L’efficacité ex opere operato (« par le fait de l’acte accompli ») signifie que le sacrement produit la grâce en vertu de l’acte sacramentel lui-même, non en vertu de la sainteté du ministre ou des mérites de celui qui le reçoit. La grâce vient du Christ agissant à travers le signe, non de l’homme. Condition nécessaire du côté du récipiendaire : ne pas mettre d’obstacle (obex). On distingue le caractère sacramentel (marque indélébile gravée dans l’âme : Baptême, Confirmation, Ordre) de la grâce sacramentelle.
Le Baptême est le premier et le fondamental des sacrements, appelé « porte des sacrements » car nul autre sacrement ne peut être reçu sans lui. Son effet : l’effacement du péché originel et de tous les péchés actuels commis avant le Baptême, l’infusion de la grâce sanctifiante et des trois vertus théologales, la communication du caractère baptismal indélébile, et l’incorporation au Corps mystique du Christ. Le ministère ordinaire est le prêtre ou le diacre ; en cas de nécessité, tout homme peut baptêser en versant de l’eau et disant : « Je te baptêse au nom du Père, et du Fils, et du Saint-Esprit. »
Le Baptême des enfants (dès le bas âge) est une pratique apostolique attestée dès les premiers siècles : il traduit que le salut est un don gratuit que le bébé ne peut mériter, et non une récompense d’un choix adulte.

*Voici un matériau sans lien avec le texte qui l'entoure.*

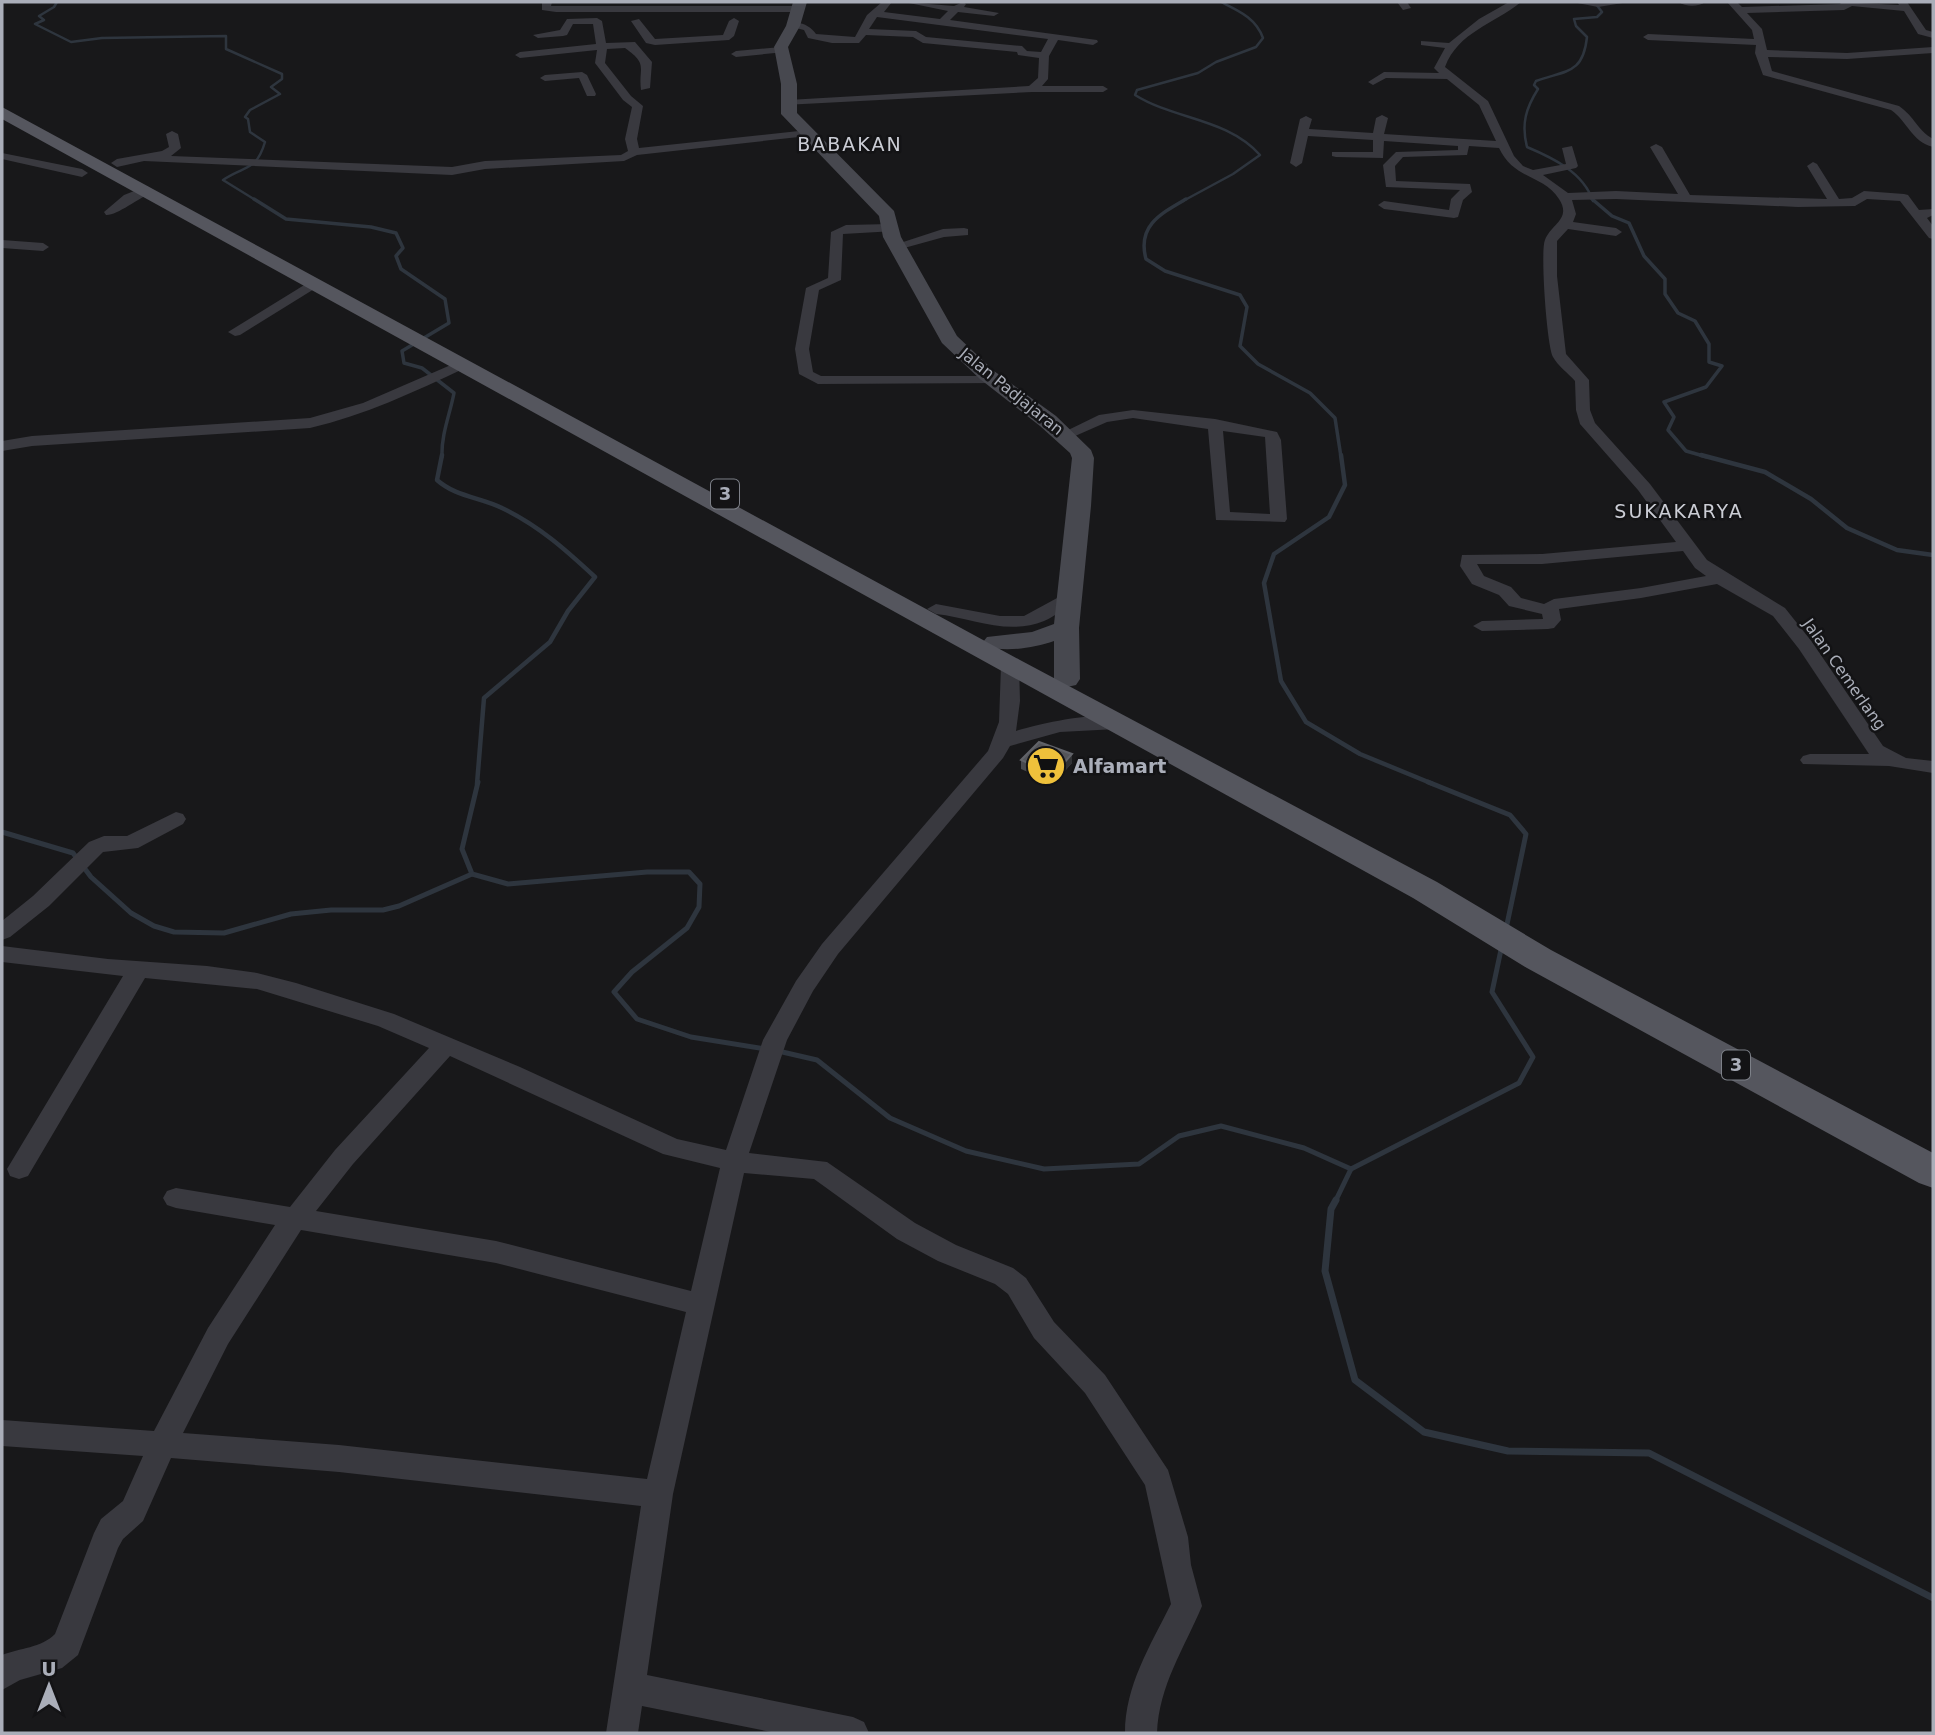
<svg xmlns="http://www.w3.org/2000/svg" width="1935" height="1735" viewBox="0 0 1935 1735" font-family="'DejaVu Sans',sans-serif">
<rect width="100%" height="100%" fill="#18181a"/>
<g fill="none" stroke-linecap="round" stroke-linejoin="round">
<g stroke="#2e353e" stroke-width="2.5">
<path d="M 57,2 L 54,7 L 39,16 L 44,20 L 35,24 L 71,42 L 102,38 L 226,36 L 226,49 L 282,74 L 282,79 L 271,87 L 280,94 L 250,110 L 245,117 L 248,119 L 250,132 L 265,142 C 256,172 245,165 223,180 L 257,201"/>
<path d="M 1183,201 L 1233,174 L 1260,155 C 1227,118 1175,120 1135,95 L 1137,90 L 1198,73 L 1216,62 L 1256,47 L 1263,38 C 1256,18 1239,11 1221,2"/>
<path d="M 1593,201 C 1583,172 1553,158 1527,147 C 1521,124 1526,108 1538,89 L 1534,85 L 1536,81 C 1567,70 1583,74 1587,37 L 1576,26 L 1574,19 L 1597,17 L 1602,12 L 1596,4"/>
</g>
<g stroke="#2e353e" stroke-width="3.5">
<path d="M 254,199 L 286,219 L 371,227 L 396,233 L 403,248 L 396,256 L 401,269 L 445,299 L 449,323 L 402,351 L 404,363 L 422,368 L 454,393 C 450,414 441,435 442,457"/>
<path d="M 1186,199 C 1160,214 1137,226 1146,259 L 1165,271 L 1240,295 L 1247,307 L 1240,346 L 1258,364 L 1310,393 L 1335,418 L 1341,457"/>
<path d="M 1592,199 L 1612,216 L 1629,223 L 1644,256 L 1665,279 L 1665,294 L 1678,313 L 1695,321 L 1709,344 L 1709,362 L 1722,366 L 1706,387 L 1664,402 L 1674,417 L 1668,430 L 1686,451 L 1707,457"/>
</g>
<g stroke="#2e353e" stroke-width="4.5">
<path d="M 442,455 L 437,480 C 456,497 480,497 502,508 C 538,525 566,550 595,577 L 568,611 L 550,642 L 484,698 L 477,784"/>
<path d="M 1341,455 L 1345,485 L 1329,517 L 1274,554 L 1264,583 L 1281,681 L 1306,722 L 1360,754 L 1433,784"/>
<path d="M 1701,455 L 1765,472 L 1811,499 L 1847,528 L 1897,550 L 1933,555"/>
</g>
<g stroke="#2e353e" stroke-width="5">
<path d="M 478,782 L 462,849 L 472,874 L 508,884 L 647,872 L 689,872 L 700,884 L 699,907 L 687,928 L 632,972 L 614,992 L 637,1019 L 691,1037 L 765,1049"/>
<path d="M 1428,782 L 1510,815 L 1526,834 L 1506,929"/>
<path d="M 2,832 L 73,853 L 91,877 L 131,913 L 154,926 L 174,932 L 224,933 L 291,914 L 331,910 L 383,910 L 399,906 L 472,874"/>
<path d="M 778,1051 L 817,1060 L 890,1118 L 966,1151 L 1044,1169 L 1139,1164 L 1179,1136 L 1221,1126 L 1304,1148 L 1351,1169"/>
<path d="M 1335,1202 L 1351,1169 L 1519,1083 L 1533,1057 L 1492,992 L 1502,945"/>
</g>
<path stroke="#2e353e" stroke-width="7" d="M 1336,1200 L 1331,1209 L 1325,1271 L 1355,1380 L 1424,1432 L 1508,1451 L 1649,1453 L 1933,1598"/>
<g fill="#39393f" fill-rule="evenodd">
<path d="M 542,2 L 552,2 L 551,6 L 798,6 L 803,9 L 798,12 L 556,12 L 542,10 Z"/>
<path d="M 882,2 L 892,2 L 884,12 L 940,19 L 948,11 L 904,2 L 954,6 L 963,2 L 966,4 L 964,7 L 999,13 L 994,16 L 958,12 L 950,20 L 1097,40 L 1098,42 L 1093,45 L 1058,40 L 1049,56 L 1048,79 L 1042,86 L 1103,86 L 1108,89 L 1103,92 L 1032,92 L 784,105 L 784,101 L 788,100 L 1029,86 L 1038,78 L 1039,58 L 1018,55 L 1017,52 L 923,43 L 913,37 L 866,35 L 859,43 L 832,43 L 808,38 L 804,30 L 788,26 C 797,19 810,25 816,34 L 855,37 L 867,15 ZM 877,17 L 1048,39 L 1041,52 L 1027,51 L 1022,46 L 926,37 L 916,31 L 869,29 Z"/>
<path d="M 1397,2 L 1407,2 L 1411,8 L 1403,10 Z"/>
<path d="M 1509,2 L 1521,2 C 1494,24 1458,32 1445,67 L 1488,101 L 1514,156 L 1523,166 L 1533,170 L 1566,164 L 1562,148 L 1572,146 L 1578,166 L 1576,168 L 1543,175 L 1568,193 L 1616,191 L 1678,194 L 1650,147 L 1656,144 L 1662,147 L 1690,195 L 1827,199 L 1807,166 L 1813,162 L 1817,164 L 1839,199 L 1852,198 L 1864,191 L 1904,194 L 1908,195 L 1919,210 L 1933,209 L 1933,215 L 1927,218 L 1933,226 L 1933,239 L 1929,238 L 1900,201 L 1867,199 L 1855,206 L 1798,207 L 1616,199 L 1572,200 L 1576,214 L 1573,222 L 1616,228 L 1622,232 L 1616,236 L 1568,229 L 1557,241 L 1557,276 L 1566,354 L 1589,380 L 1590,410 L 1595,423 L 1650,484 L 1707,560 L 1785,608 L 1812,642 L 1883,746 L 1906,758 L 1933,761 L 1933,773 L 1889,766 L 1803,764 L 1800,760 L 1803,756 L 1810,754 L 1869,754 L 1799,649 L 1773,616 L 1717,584 L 1641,598 L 1559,609 L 1561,620 L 1554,628 L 1548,629 L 1482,631 L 1473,626 L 1482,621 L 1543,619 L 1542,614 L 1509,606 L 1499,595 L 1472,584 L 1460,566 L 1462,555 L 1542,554 L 1676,542 L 1638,490 L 1580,424 L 1576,410 L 1575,381 C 1568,373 1558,366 1553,357 C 1547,347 1540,251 1545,240 C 1551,224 1572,219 1559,199 C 1544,175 1514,180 1499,148 L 1469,146 L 1467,155 L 1403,157 L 1395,166 L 1396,181 L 1470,184 L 1472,192 L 1463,200 L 1458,217 L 1454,218 L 1384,209 L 1378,205 L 1384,201 L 1449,210 L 1451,199 L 1460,190 L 1386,187 L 1383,165 L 1396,152 L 1458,150 L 1458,146 L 1384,141 L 1383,158 L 1336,157 L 1332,156 L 1332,152 L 1373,152 L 1373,140 L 1308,136 L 1302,163 L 1296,167 L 1290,163 L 1300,119 L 1306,116 L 1312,119 L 1309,129 L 1373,133 L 1376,118 L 1382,115 L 1388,118 L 1384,134 L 1496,141 L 1479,105 L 1447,79 L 1386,78 L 1373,85 L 1368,82 L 1384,72 L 1439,73 L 1434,68 L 1445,48 L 1421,45 L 1421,41 L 1449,43 L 1479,19 ZM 1683,551 L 1695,568 L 1706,576 L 1641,588 L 1554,599 L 1544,604 L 1521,598 L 1511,587 L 1484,576 L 1477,564 L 1542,564 Z"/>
<path d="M 1572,2 L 1629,2 L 1598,7 Z"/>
<path d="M 1679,2 L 1705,2 C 1699,7 1685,7 1679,2 Z"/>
<path d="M 1727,2 L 1737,2 L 1742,7 L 1841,4 L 1839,2 L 1899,5 L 1897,2 L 1907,2 L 1926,30 L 1933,32 L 1933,38 L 1918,34 L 1904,11 L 1852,6 L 1844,10 L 1747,13 L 1762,29 L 1767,50 L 1847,53 L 1933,47 L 1933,53 L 1847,59 L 1768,57 L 1772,71 L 1899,106 C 1916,118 1916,129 1933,139 L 1933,147 C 1911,141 1908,122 1891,110 L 1763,75 L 1755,53 L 1756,45 L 1648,40 L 1643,37 L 1648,34 L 1754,39 L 1752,30 Z"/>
<path d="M 597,18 L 602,21 L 606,43 L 635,42 L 652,62 L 650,88 L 641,90 C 638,67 649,65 625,48 L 607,49 L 605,63 L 631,96 L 643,106 L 637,139 L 639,148 L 808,130 L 814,133 L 808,136 L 637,155 L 624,161 L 485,169 L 452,175 L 144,161 L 117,167 L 111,163 L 117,159 L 162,151 L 169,147 L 166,134 L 172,131 L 178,134 L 181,148 L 171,156 L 452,167 L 485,161 L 621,155 L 628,151 L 625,139 L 632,107 L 623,100 L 595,63 L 597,50 L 520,58 L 515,55 L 520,52 L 596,44 L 593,24 L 573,24 L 567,35 L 563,36 L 538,38 L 533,35 L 560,30 L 567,19 Z"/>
<path d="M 734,18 L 739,21 L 734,36 L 729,40 L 655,45 L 646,43 L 631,21 L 639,19 L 655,39 L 723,35 L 729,21 Z"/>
<path d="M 781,47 L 785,48 L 785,52 L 736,57 L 731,54 L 736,51 Z"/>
<path d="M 582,72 L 587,75 L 596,94 L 595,96 L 587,96 L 579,78 L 545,81 L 540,78 L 545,75 Z"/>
<path d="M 2,153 L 82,169 L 88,173 L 82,177 L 2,159 Z"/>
<path d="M 147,186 L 153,190 L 151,193 C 139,198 116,216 106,215 L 104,212 L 124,195 Z"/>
<path d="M 891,224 L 897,228 L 895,231 L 843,234 L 841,280 L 819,290 L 809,349 L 813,372 L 821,376 L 995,376 L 1000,377 L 1002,380 L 1000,383 L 818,384 L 799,374 L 795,349 L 806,288 L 828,278 L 831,232 L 846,225 Z"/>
<path d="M 964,228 L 968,229 L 968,235 L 944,237 L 897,250 L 891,246 L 943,229 Z"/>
<path d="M 2,240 L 43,243 L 49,247 L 43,251 L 2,248 Z"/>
<path d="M 314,279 L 319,280 L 319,286 L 240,335 L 235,336 L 228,332 Z"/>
<path d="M 460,361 L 465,362 L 467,365 L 465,368 C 414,392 365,415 310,428 L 32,446 L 2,451 L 2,441 L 32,436 L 310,418 L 363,403 Z"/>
<path d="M 1133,410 L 1215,419 L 1277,432 L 1281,440 L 1287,519 L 1285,522 L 1216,520 L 1208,429 L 1133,418 L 1107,422 L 1066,440 L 1058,435 L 1099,415 ZM 1223,431 L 1265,437 L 1270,514 L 1230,512 Z"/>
<path d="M 1070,591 L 1076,592 L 1079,596 L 1076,600 C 1066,607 1056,616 1044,621 C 1008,636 972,618 936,614 L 927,609 L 936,604 L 1000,616 L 1024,616 Z"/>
<path d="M 1010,661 L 1019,666 L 1020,701 L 1016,731 C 1036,725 1112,706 1127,723 L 1117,729 L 1060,732 L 1010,746 L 1003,758 L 838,954 L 813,991 L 787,1040 L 749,1153 L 827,1162 L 915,1223 L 956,1245 L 1013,1268 L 1026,1278 L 1054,1322 L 1105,1375 L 1168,1470 L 1188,1537 L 1191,1565 L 1202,1606 C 1184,1649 1159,1685 1157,1733 L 1125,1733 C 1125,1686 1150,1646 1171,1604 L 1145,1485 L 1085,1393 L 1034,1338 L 1008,1294 L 995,1284 L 938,1261 L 897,1239 L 814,1179 L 744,1173 L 673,1494 L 647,1675 L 853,1717 L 864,1722 L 869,1733 L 776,1733 L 642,1706 L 638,1733 L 606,1733 L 641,1506 L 339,1472 L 171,1458 L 143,1521 L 123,1539 L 118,1548 L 78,1655 L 62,1668 L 20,1680 L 2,1690 L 2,1655 C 20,1648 41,1648 55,1634 L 94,1533 L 101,1519 L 123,1501 L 143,1456 L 2,1446 L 2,1420 L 154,1431 L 208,1328 L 275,1225 L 176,1208 L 167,1205 L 163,1198 L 167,1191 L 176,1188 L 290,1207 L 335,1150 L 429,1048 L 378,1026 L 257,989 L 145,978 L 28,1176 L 19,1179 L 10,1176 L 7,1169 L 123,976 L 2,962 L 2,946 L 108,959 L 207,966 L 257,973 L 296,983 L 394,1014 L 520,1067 L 677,1139 L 726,1150 L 763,1040 L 796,981 L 822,944 L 988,751 L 999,722 L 1001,666 ZM 450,1056 L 663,1154 L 720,1168 L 691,1291 L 496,1241 L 316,1211 L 353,1164 ZM 301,1230 L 496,1263 L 686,1312 L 647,1479 L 339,1445 L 183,1433 L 228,1344 Z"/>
<path d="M 176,812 L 183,814 L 186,819 L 183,824 L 138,848 L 103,852 L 49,906 L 10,937 L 2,940 L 2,921 L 33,896 L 89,842 L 104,836 L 127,836 Z"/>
</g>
<path fill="#47484f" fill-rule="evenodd" d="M 793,2 L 807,2 L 800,26 L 788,47 L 797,84 L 797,113 L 894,211 L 901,237 L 957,336 L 994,371 L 1056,416 L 1091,450 L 1094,458 L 1091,506 L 1079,628 L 1080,679 L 1076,685 L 1067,687 L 1058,685 L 1054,679 L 1054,641 C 1034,648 1007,652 987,647 L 983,642 L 987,637 L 1032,632 L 1054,624 L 1072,458 L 1070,453 L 1040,426 L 980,379 L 942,343 L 883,237 L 879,216 L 781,114 L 781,84 L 774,47 L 786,26 Z"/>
<path fill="#55565e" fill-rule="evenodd" d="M 2,107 L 1020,660 L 1437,882 L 1551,950 L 1933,1153 L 1933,1188 L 1919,1183 L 1527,968 L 1413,898 L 2,119 Z"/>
</g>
<path fill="#494a4f" d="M 1021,760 L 1072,763 L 1054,783 L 1021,769 Z"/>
<path fill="#313235" d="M 1072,754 L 1072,763 L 1054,783 L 1054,774 Z"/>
<path fill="#54555a" stroke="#616369" stroke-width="2" d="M 1039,742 L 1072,754 L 1054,774 L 1021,760 Z"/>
<defs>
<g id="supermarket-disc" transform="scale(2.0125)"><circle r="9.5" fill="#efc13b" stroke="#131315"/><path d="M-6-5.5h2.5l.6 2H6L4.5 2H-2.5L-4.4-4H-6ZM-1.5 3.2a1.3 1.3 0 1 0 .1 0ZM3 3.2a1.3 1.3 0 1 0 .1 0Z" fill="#111"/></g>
</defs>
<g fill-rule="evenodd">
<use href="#supermarket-disc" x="1046" y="766"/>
</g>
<g text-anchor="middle" stroke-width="5" stroke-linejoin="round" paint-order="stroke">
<g font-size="16" fill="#aaaeb9" stroke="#131315">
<text transform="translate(1012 391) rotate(39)" y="6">Jalan Padjajaran</text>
<text transform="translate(1845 674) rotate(55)" y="6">Jalan Cemerlang</text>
</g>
<g fill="#131315" stroke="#7d8088" stroke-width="2">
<rect x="711" y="479.5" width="28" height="29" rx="5"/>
<rect x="1722" y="1050.5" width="28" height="29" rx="5"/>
</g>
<g font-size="18" font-weight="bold" fill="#aaaeb9">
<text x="725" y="500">3</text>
<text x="1736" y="1071">3</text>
</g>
<g font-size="19" letter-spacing="2" fill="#cbcdd5" stroke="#131315">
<text x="850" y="151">BABAKAN</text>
<text x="1679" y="518">SUKAKARYA</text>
</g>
<g font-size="19" font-weight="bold" fill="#aaaeb9" stroke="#131315" text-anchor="start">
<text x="1073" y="773">Alfamart</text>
</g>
</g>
<rect width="1935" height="1735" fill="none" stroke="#aaaeb9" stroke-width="7"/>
<g transform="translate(49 1686)" stroke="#131315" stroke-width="5" paint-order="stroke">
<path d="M0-5L12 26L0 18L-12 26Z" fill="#aaaeb9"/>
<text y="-10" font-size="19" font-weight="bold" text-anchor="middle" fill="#aaaeb9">U</text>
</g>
</svg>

Contre les anabaptistes (réformateurs refusant le Baptême des enfants), Trente a défini la validité et la nécessité du Baptême infant.
La Confirmation est le sacrement par lequel le baptêsé reçoit le Saint-Esprit en plénitude pour être confirmé dans la foi et fortifié pour confesser publiquement Jésus-Christ. Elle accomplit ce que le Baptême a commencé et fait de l’enfant de Dieu un soldat du Christ. Le ministre ordinaire est l’évêque (symbolisant la plénitude de l’épiscopat) ; le prêtre peut être délégué. Le signe sacramentel est l’onction du Saint-Chrême sur le front avec imposition des mains.
Les sept dons du Saint-Esprit (Sagesse, Intelligence, Conseil, Force, Science, Piété, Crainte de Dieu) sont confirmés et accrus. Comme le Baptême, elle imprime un caractère indélébile : on ne peut être confirmé deux fois. Dans la tradition, elle est appelée sacramentum roboris (sacrement de la force), car elle fortifie l’âme pour résister aux tentations et pour témoigner de la foi au risque de la persécut.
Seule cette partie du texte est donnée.